#### TASK REQUIREMENTS:
1 > Summarize the furniture-buying account in two sentences.
2 > Write out the passage of the furniture-buying account starting with "Yesterday L and" and going on through "in place, something.".

#### DOCUMENT SECTION:
Yesterday L and I bought furniture at Restore, the Habitat for Humanity store in Dedham, items to be delivered this coming Saturday.

In a fit of piqued frustration, last weekend we had put all our living room furniture out on the street (for which we got a ticket). Although bright and warm in color, the chairs and loveseat were impossible to sit in or on for any length of time: saggy, slippery, swallowy. Oh yes, and the rug went too. So the space was bare, echo-y, virtually uninhabitable. Left too long this 'living room' would accumulate piles of stuff and become a lumber room (once again) but, no fear, grandchildren, daughter and son-in-law are coming next weekend for a week and something must be in place, something.

What is interesting, reflecting on it, was the way we came to a unanimity of satisfaction on the sofa-loveseat set and wingback chair purchase we finally made. In the big warehouse, there were chairs and sofas available in many different styles, fabrics, conditions of wear, structural underpinnings, none of them or any small combination of them out of our price range. Also, we were wide open regarding which particular elements or look we wanted in the living room, ready to just have chairs, for instance, or a chair and loveseat as before. Coordination of styles and colors was a consideration but not compelling. The one essential was sittability. We didn’t want to feel ourselves sliding off or into whatever we were sitting on. In particular, we wanted at least one good reading chair. Oh, and we needed at least one piece of furniture big and sturdy enough for our son-in-law.

So how did it happen, I wonder now, that after roaming up and down aisles of sofas, squeezing by coffee tables, testing by plunking down, bouncing, wriggling and relaxing, after criticizing and appreciating, and imaginative assembling different items in the showcase area into ensembles for our actual (small) space, after sharing the individual favorites we’d like to spend more time on, and those others (the saggy, the unyielding, the plain awkward) we absolutely refused to allow, after all this, we came to the selection that lay as lightly on both of our minds as the set and chair we settled on did. There were lots of possible combinations and individual items, and we are two very different individuals (don't we know it), but somehow in this process we came as a couple to know what exactly we wanted.

#### AVAILABLE DATA:
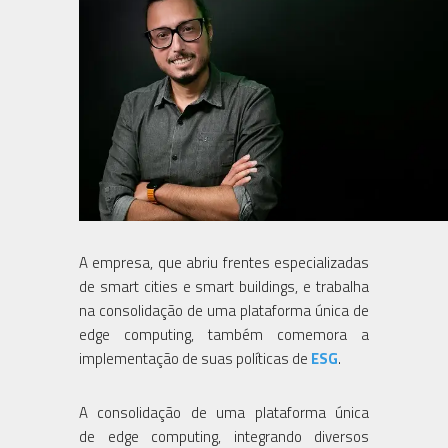
A empresa, que abriu frentes especializadas
de smart cities e smart buildings, e trabalha
na consolidação de uma plataforma única de
edge computing, também comemora a
implementação de suas políticas de
ESG
.
A consolidação de uma plataforma única
de edge computing, integrando diversos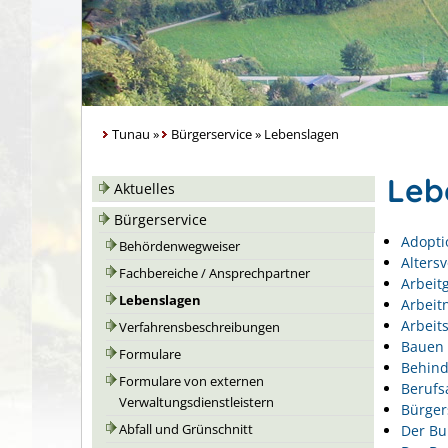
Tunau
»
Bürgerservice
»
Lebenslagen
Leb
Aktuelles
Bürgerservice
Adopti
Behördenwegweiser
Alters
Fachbereiche / Ansprechpartner
Arbeit
Lebenslagen
Arbeit
Arbeits
Verfahrensbeschreibungen
Bauen 
Formulare
Behin
Formulare von externen
Berufs
Verwaltungsdienstleistern
Bürger
Der Bu
Abfall und Grünschnitt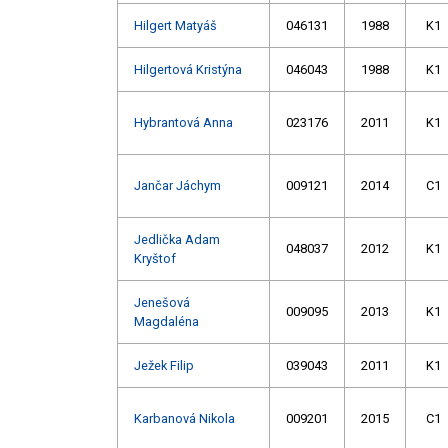
Hilgert Matyáš
046131
1988
K1
Hilgertová Kristýna
046043
1988
K1
Hybrantová Anna
023176
2011
K1
Jančar Jáchym
009121
2014
C1
Jedlička Adam
048037
2012
K1
Kryštof
Jenešová
009095
2013
K1
Magdaléna
Ježek Filip
039043
2011
K1
Karbanová Nikola
009201
2015
C1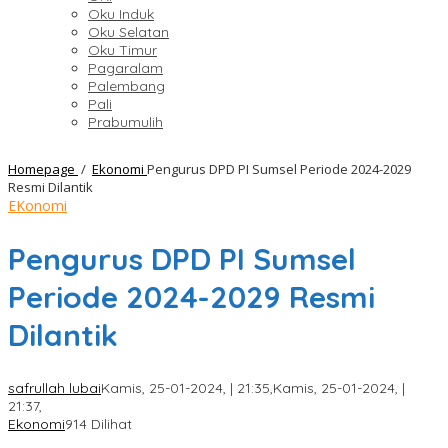
Oku Induk
Oku Selatan
Oku Timur
Pagaralam
Palembang
Pali
Prabumulih
Homepage
/
Ekonomi
Pengurus DPD PI Sumsel Periode 2024-2029
Resmi Dilantik
EKonomi
Pengurus DPD PI Sumsel
Periode 2024-2029 Resmi
Dilantik
safrullah lubai
Kamis, 25-01-2024, | 21:35,
Kamis, 25-01-2024, |
21:37,
Ekonomi
914 Dilihat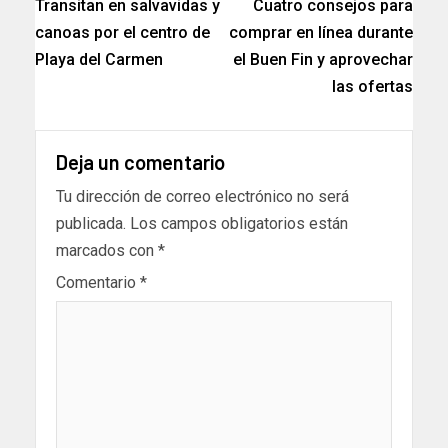
Transitan en salvavidas y
Cuatro consejos para
canoas por el centro de
comprar en línea durante
Playa del Carmen
el Buen Fin y aprovechar
las ofertas
Deja un comentario
Tu dirección de correo electrónico no será
publicada.
Los campos obligatorios están
marcados con
*
Comentario
*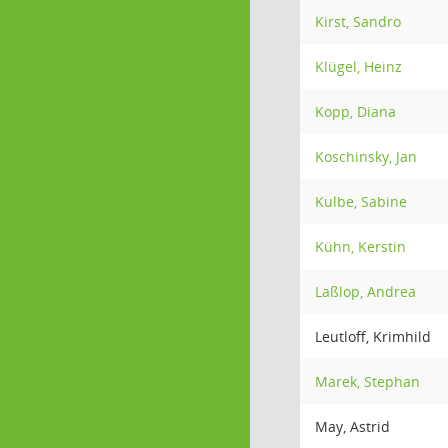
Kirst, Sandro
Klügel, Heinz
Kopp, Diana
Koschinsky, Jan
Kulbe, Sabine
Kühn, Kerstin
Laßlop, Andrea
Leutloff, Krimhild
Marek, Stephan
May, Astrid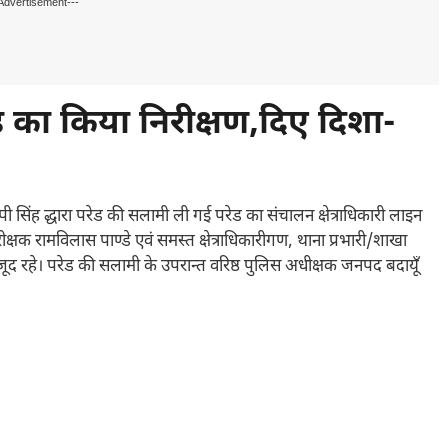
Advertisement---
ेड का किया निरीक्षण,दिए दिशा-
पी सिंह द्धारा परेड की सलामी ली गई परेड का संचालन क्षेत्राधिकारी लाइन
ीक्षक रामविलास पाण्डे एवं समस्त क्षेत्राधिकारीगण, थाना प्रभारी/शाखा
मौजूद रहे। परेड की सलामी के उपरान्त वरिष्ठ पुलिस अधीक्षक जनपद बदायूँ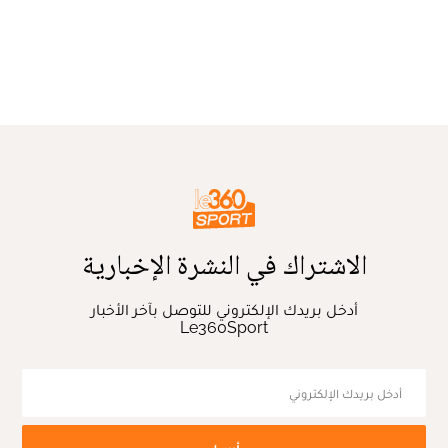
الاشتراك في النشرة الإخبارية
أدخل بريدك الإلكتروني للتوصل بآخر الأخبار
Le360Sport
أرسل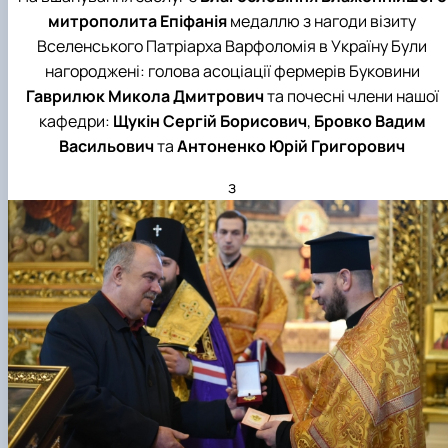
митрополита Епіфанія
медаллю з нагоди візиту
Вселенського Патріарха Варфоломія в Україну Були
нагороджені: голова асоціації фермерів Буковини
Гаврилюк Микола Дмитрович
та почесні члени нашої
кафедри:
Щукін Сергій Борисович
,
Бровко Вадим
Васильович
та
Антоненко Юрій Григорович
з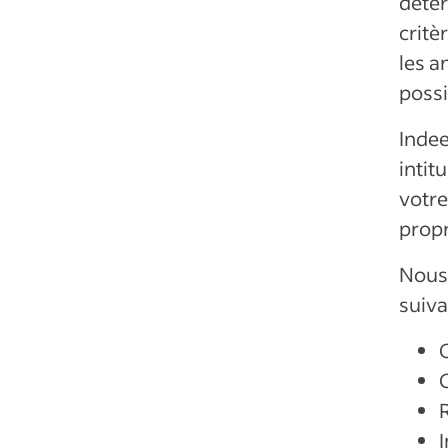
déter
critè
les a
possi
Indee
intit
votre
propr
Nous 
suiva
I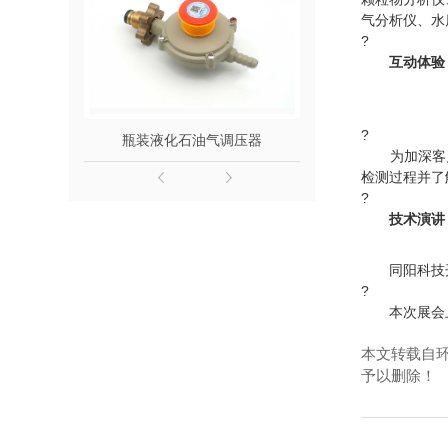
气分析仪、水
?
互动体验
?
瓶装液化石油气调压器
为加深客户
检测过程并了
?
技术演讲
同阳科技开
?
本次展会上
本文转载自
予以删除！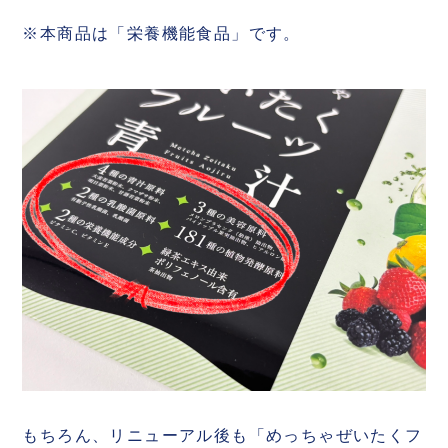
※本商品は「栄養機能食品」です。
もちろん、リニューアル後も「めっちゃぜいたくフ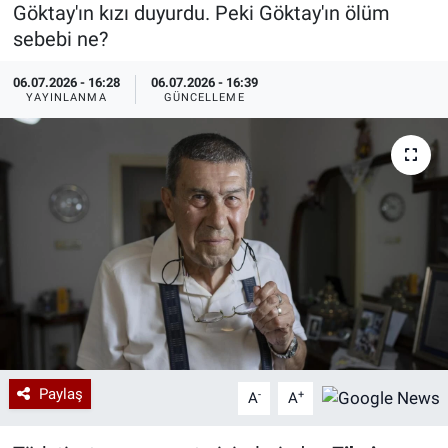
Göktay'ın kızı duyurdu. Peki Göktay'ın ölüm
Özel Haberler
Dünya
Haber Arşivi
sebebi ne?
06.07.2026 - 16:28
06.07.2026 - 16:39
Yazarlar
Medya
YAYINLANMA
GÜNCELLEME
Özel Haberler
Kadın
Erişim Bilgileri
Sağlık
Teknoloji
Ramazan
Paylaş
-
+
A
A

#### EXPECTED RESULTS:
1 > After putting their uncomfortable living room furniture out on the street, the writer and L bought furniture at Restore, the Habitat for Humanity store in Dedham, because grandchildren, a daughter, and a son-in-law are coming next weekend for a week. Although the warehouse offered many styles and sittability was their one essential, the two very different individuals came as a couple to a shared satisfaction with a sofa-loveseat set and a wingback chair.

2 >
Yesterday L and I bought furniture at Restore, the Habitat for Humanity store in Dedham, items to be delivered this coming Saturday.

In a fit of piqued frustration, last weekend we had put all our living room furniture out on the street (for which we got a ticket). Although bright and warm in color, the chairs and loveseat were impossible to sit in or on for any length of time: saggy, slippery, swallowy. Oh yes, and the rug went too. So the space was bare, echo-y, virtually uninhabitable. Left too long this 'living room' would accumulate piles of stuff and become a lumber room (once again) but, no fear, grandchildren, daughter and son-in-law are coming next weekend for a week and something must be in place, something.